Now one series you can pick up midway through without being completely lost are the Daisy Dalrymple books by Carola Dunn. Book 16, The Bloody Tower, sees new mum Daisy picking up the threads of her journalistic career by writing an article about the Tower of London. It sees her spending a night there so that she can witness the ceremony of the keys – and then stumbling across a dead body the next morning. I think this was the first novel I read with the tower in it – and it’s got a lot about the day to day of the Tower in the 1920s in it as well as the murder mystery.

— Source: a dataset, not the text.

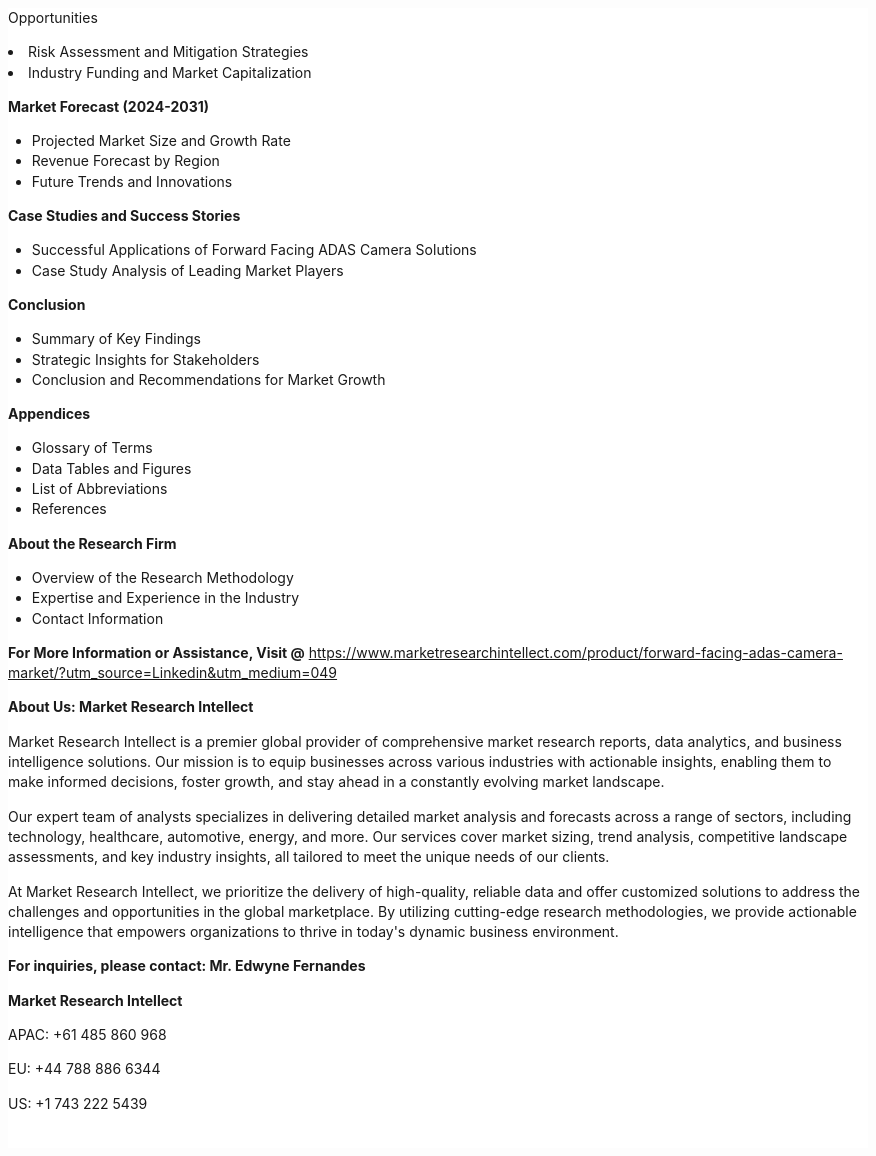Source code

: Opportunities</li><li>Risk Assessment and Mitigation Strategies</li><li>Industry Funding and Market Capitalization</li></ul><p><strong>Market Forecast (2024-2031)</strong></p><ul><li>Projected Market Size and Growth Rate</li><li>Revenue Forecast by Region</li><li>Future Trends and Innovations</li></ul><p><strong>Case Studies and Success Stories</strong></p><ul><li>Successful Applications of Forward Facing ADAS Camera Solutions</li><li>Case Study Analysis of Leading Market Players</li></ul><p><strong>Conclusion</strong></p><ul><li>Summary of Key Findings</li><li>Strategic Insights for Stakeholders</li><li>Conclusion and Recommendations for Market Growth</li></ul><p><strong>Appendices</strong></p><ul><li>Glossary of Terms</li><li>Data Tables and Figures</li><li>List of Abbreviations</li><li>References</li></ul><p><strong>About the Research Firm</strong></p><ul><li>Overview of the Research Methodology</li><li>Expertise and Experience in the Industry</li><li>Contact Information</li></ul></div><div class="article-main__content" data-test-id="publishing-text-block"><p><span class="font-[700]"><strong>For More Information or Assistance, Visit @</strong>&nbsp;<a href="https://www.marketresearchintellect.com/product/forward-facing-adas-camera-market/?utm_source=Linkedin&utm_medium=049">https://www.marketresearchintellect.com/product/forward-facing-adas-camera-market/?utm_source=Linkedin&utm_medium=049</a></span></p><p><strong>About Us: Market Research Intellect</strong></p><p>Market Research Intellect is a premier global provider of comprehensive market research reports, data analytics, and business intelligence solutions. Our mission is to equip businesses across various industries with actionable insights, enabling them to make informed decisions, foster growth, and stay ahead in a constantly evolving market landscape.</p><p>Our expert team of analysts specializes in delivering detailed market analysis and forecasts across a range of sectors, including technology, healthcare, automotive, energy, and more. Our services cover market sizing, trend analysis, competitive landscape assessments, and key industry insights, all tailored to meet the unique needs of our clients.</p><p>At Market Research Intellect, we prioritize the delivery of high-quality, reliable data and offer customized solutions to address the challenges and opportunities in the global marketplace. By utilizing cutting-edge research methodologies, we provide actionable intelligence that empowers organizations to thrive in today's dynamic business environment.</p><p><strong>For inquiries, please contact: Mr. Edwyne Fernandes</strong></p><p><strong>Market Research Intellect</strong></p><p>APAC: +61 485 860 968</p><p>EU: +44 788 886 6344</p><p>US: +1 743 222 5439</p></div><div class="article-main__content" data-test-id="publishing-text-block">&nbsp;</div>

And then that brings me up to the book that got me thinking about writing this post – Murder at the Tower by N R Daws. Mrs Bramble is a palace housekeeper at Hampton Court, but when her friend Reverend Weaver is accused of a murder at the Tower of London after a congregant drops dead during a service, she heads there to help clear his name. At the Tower she finds secrets and feuds and a long list of suspects. And a long list of suspects is the thing that I think caused me the most issues with this – the huge cast of characters meant it was hard to follow who was who. I also didn’t love the writing style which just added up to a bit of a disappointing read for me overall. This came out earlier this month and I requested this from NetGalley because I really like a historical mystery – and I wanted to see whether being in conjunction with Historic Royal Palaces made for any different details than other mysteries that I have read that are set in and around the Tower of London. I didn’t realise this was the second book featuring the same characters or I might have thought twice because I do like to read in order.
And that’s your lot today – Happy Humpday!